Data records

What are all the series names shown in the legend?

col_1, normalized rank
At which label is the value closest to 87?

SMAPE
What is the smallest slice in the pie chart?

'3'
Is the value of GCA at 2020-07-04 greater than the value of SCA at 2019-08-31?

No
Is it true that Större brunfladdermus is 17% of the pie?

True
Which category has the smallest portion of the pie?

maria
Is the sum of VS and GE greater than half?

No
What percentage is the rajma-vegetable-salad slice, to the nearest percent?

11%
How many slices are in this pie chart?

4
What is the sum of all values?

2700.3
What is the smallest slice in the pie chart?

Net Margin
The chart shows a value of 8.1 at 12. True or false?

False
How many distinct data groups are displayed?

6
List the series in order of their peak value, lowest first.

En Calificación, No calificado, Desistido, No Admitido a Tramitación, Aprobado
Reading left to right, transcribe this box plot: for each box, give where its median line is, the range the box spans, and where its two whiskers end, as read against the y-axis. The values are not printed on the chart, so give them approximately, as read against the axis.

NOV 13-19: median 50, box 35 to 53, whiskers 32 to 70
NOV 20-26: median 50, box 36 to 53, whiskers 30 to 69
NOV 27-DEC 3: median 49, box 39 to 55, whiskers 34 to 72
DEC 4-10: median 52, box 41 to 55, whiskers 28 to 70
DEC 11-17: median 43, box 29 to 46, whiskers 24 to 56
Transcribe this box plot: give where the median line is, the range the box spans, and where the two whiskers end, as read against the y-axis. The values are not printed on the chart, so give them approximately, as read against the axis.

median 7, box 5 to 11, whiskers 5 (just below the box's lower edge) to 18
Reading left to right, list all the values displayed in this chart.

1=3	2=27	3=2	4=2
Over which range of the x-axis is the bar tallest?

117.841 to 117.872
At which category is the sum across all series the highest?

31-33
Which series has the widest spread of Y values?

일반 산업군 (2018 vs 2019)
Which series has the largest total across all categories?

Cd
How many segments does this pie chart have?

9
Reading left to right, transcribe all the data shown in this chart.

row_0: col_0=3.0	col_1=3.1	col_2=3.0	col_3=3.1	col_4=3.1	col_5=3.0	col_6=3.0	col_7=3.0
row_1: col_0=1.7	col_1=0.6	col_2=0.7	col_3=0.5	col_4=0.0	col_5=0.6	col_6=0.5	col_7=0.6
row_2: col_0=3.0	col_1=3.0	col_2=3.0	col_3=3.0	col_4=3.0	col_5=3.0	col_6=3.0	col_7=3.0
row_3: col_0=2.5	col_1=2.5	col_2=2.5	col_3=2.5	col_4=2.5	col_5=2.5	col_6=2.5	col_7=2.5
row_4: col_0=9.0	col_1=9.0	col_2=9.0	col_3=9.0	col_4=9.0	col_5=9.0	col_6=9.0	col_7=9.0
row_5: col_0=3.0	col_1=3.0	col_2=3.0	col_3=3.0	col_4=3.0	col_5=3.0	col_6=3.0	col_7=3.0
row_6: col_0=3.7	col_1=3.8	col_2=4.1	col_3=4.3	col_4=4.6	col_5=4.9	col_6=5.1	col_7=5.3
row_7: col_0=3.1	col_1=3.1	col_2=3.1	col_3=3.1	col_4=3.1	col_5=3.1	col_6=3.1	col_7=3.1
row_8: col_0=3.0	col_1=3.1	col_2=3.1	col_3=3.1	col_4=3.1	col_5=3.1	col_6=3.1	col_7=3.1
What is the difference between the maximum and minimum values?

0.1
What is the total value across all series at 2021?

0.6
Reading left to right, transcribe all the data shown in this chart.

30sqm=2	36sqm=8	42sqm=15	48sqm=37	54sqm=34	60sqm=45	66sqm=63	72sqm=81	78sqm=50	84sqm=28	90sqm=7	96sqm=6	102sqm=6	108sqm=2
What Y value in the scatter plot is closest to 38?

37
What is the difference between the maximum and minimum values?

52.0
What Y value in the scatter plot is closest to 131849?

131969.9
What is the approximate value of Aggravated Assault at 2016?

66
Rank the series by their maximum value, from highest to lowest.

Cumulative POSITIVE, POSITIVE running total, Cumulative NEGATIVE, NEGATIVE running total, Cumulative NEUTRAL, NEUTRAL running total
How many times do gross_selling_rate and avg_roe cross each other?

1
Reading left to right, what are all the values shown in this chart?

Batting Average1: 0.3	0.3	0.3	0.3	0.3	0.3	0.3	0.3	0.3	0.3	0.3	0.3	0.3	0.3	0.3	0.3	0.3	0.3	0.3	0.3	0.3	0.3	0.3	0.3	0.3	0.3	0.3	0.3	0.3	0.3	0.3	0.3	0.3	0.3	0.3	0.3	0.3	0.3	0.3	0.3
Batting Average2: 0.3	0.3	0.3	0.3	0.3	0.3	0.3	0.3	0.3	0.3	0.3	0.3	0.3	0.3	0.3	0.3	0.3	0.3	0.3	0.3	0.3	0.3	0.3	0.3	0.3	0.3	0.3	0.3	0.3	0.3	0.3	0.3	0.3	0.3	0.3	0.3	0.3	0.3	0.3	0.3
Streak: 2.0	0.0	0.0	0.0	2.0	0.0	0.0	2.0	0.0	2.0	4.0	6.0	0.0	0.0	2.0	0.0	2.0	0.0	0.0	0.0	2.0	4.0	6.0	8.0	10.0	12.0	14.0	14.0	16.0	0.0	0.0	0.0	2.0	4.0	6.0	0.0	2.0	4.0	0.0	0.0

## Instructions for the task:
Reproduce all of the data records above line for line, without altering anything.

## Answer to the exercise:
What are all the series names shown in the legend?

col_1, normalized rank
At which label is the value closest to 87?

SMAPE
What is the smallest slice in the pie chart?

'3'
Is the value of GCA at 2020-07-04 greater than the value of SCA at 2019-08-31?

No
Is it true that Större brunfladdermus is 17% of the pie?

True
Which category has the smallest portion of the pie?

maria
Is the sum of VS and GE greater than half?

No
What percentage is the rajma-vegetable-salad slice, to the nearest percent?

11%
How many slices are in this pie chart?

4
What is the sum of all values?

2700.3
What is the smallest slice in the pie chart?

Net Margin
The chart shows a value of 8.1 at 12. True or false?

False
How many distinct data groups are displayed?

6
List the series in order of their peak value, lowest first.

En Calificación, No calificado, Desistido, No Admitido a Tramitación, Aprobado
Reading left to right, transcribe this box plot: for each box, give where its median line is, the range the box spans, and where its two whiskers end, as read against the y-axis. The values are not printed on the chart, so give them approximately, as read against the axis.

NOV 13-19: median 50, box 35 to 53, whiskers 32 to 70
NOV 20-26: median 50, box 36 to 53, whiskers 30 to 69
NOV 27-DEC 3: median 49, box 39 to 55, whiskers 34 to 72
DEC 4-10: median 52, box 41 to 55, whiskers 28 to 70
DEC 11-17: median 43, box 29 to 46, whiskers 24 to 56
Transcribe this box plot: give where the median line is, the range the box spans, and where the two whiskers end, as read against the y-axis. The values are not printed on the chart, so give them approximately, as read against the axis.

median 7, box 5 to 11, whiskers 5 (just below the box's lower edge) to 18
Reading left to right, list all the values displayed in this chart.

1=3	2=27	3=2	4=2
Over which range of the x-axis is the bar tallest?

117.841 to 117.872
At which category is the sum across all series the highest?

31-33
Which series has the widest spread of Y values?

일반 산업군 (2018 vs 2019)
Which series has the largest total across all categories?

Cd
How many segments does this pie chart have?

9
Reading left to right, transcribe all the data shown in this chart.

row_0: col_0=3.0	col_1=3.1	col_2=3.0	col_3=3.1	col_4=3.1	col_5=3.0	col_6=3.0	col_7=3.0
row_1: col_0=1.7	col_1=0.6	col_2=0.7	col_3=0.5	col_4=0.0	col_5=0.6	col_6=0.5	col_7=0.6
row_2: col_0=3.0	col_1=3.0	col_2=3.0	col_3=3.0	col_4=3.0	col_5=3.0	col_6=3.0	col_7=3.0
row_3: col_0=2.5	col_1=2.5	col_2=2.5	col_3=2.5	col_4=2.5	col_5=2.5	col_6=2.5	col_7=2.5
row_4: col_0=9.0	col_1=9.0	col_2=9.0	col_3=9.0	col_4=9.0	col_5=9.0	col_6=9.0	col_7=9.0
row_5: col_0=3.0	col_1=3.0	col_2=3.0	col_3=3.0	col_4=3.0	col_5=3.0	col_6=3.0	col_7=3.0
row_6: col_0=3.7	col_1=3.8	col_2=4.1	col_3=4.3	col_4=4.6	col_5=4.9	col_6=5.1	col_7=5.3
row_7: col_0=3.1	col_1=3.1	col_2=3.1	col_3=3.1	col_4=3.1	col_5=3.1	col_6=3.1	col_7=3.1
row_8: col_0=3.0	col_1=3.1	col_2=3.1	col_3=3.1	col_4=3.1	col_5=3.1	col_6=3.1	col_7=3.1
What is the difference between the maximum and minimum values?

0.1
What is the total value across all series at 2021?

0.6
Reading left to right, transcribe all the data shown in this chart.

30sqm=2	36sqm=8	42sqm=15	48sqm=37	54sqm=34	60sqm=45	66sqm=63	72sqm=81	78sqm=50	84sqm=28	90sqm=7	96sqm=6	102sqm=6	108sqm=2
What Y value in the scatter plot is closest to 38?

37
What is the difference between the maximum and minimum values?

52.0
What Y value in the scatter plot is closest to 131849?

131969.9
What is the approximate value of Aggravated Assault at 2016?

66
Rank the series by their maximum value, from highest to lowest.

Cumulative POSITIVE, POSITIVE running total, Cumulative NEGATIVE, NEGATIVE running total, Cumulative NEUTRAL, NEUTRAL running total
How many times do gross_selling_rate and avg_roe cross each other?

1
Reading left to right, what are all the values shown in this chart?

Batting Average1: 0.3	0.3	0.3	0.3	0.3	0.3	0.3	0.3	0.3	0.3	0.3	0.3	0.3	0.3	0.3	0.3	0.3	0.3	0.3	0.3	0.3	0.3	0.3	0.3	0.3	0.3	0.3	0.3	0.3	0.3	0.3	0.3	0.3	0.3	0.3	0.3	0.3	0.3	0.3	0.3
Batting Average2: 0.3	0.3	0.3	0.3	0.3	0.3	0.3	0.3	0.3	0.3	0.3	0.3	0.3	0.3	0.3	0.3	0.3	0.3	0.3	0.3	0.3	0.3	0.3	0.3	0.3	0.3	0.3	0.3	0.3	0.3	0.3	0.3	0.3	0.3	0.3	0.3	0.3	0.3	0.3	0.3
Streak: 2.0	0.0	0.0	0.0	2.0	0.0	0.0	2.0	0.0	2.0	4.0	6.0	0.0	0.0	2.0	0.0	2.0	0.0	0.0	0.0	2.0	4.0	6.0	8.0	10.0	12.0	14.0	14.0	16.0	0.0	0.0	0.0	2.0	4.0	6.0	0.0	2.0	4.0	0.0	0.0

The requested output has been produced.